Design without Boundaries: What Industrial Design Taught Me About Motion
Exploring a blend of disciplines where industrial design and motion design meet to build thoughtful, story-driven work.
When I used to think about what I wanted to be when I grew up, it lived somewhere between creativity and science. I was in Women-In Engineering in High school because I loved problem-solving, but I missed that creative spark. That’s when the thought of industrial design clicked for me. It’s the perfect intersection in design where logic and imagination meet.
I went on to study industrial design at the University of Cincinnati and loved the process of solving real-world problems through storytelling. However, I came across a real fork in the road during one of my internships. While working at an industrial design firm, a client needed an animated video, and the task landed on my desk. I opened After Effects for the first time and instantly fell in love. Motion design made sense to me in a way that felt so familiar. It was just design thinking in a new medium. That project changed my entire trajectory.

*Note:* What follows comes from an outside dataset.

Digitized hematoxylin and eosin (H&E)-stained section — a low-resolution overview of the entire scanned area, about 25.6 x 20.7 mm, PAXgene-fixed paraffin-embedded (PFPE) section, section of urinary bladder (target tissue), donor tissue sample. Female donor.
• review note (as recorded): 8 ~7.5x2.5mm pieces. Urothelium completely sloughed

Both industrial and motion design start with the same question: why? In animation, story and purpose drive everything. You craft visuals that invoke emotion or communicate a message. In industrial design, the story is what gives a product meaning. How will this product help someone and why should they use it? If you can’t communicate the “why,” the design falls flat in either space.
The biggest difference I’ve found between the two is freedom. In school, I dreaded 3D modeling because of the engineering parameters. Now, 3D is one of my favorite parts of motion. You can bend rules, cheat reality, and build illusion.
Industrial design taught me how to think. Motion design taught me how to make things move. I’ve realized that the best creative work often lives at the intersection of disciplines. The more you experiment across boundaries, the more your process and your style become entirely your own.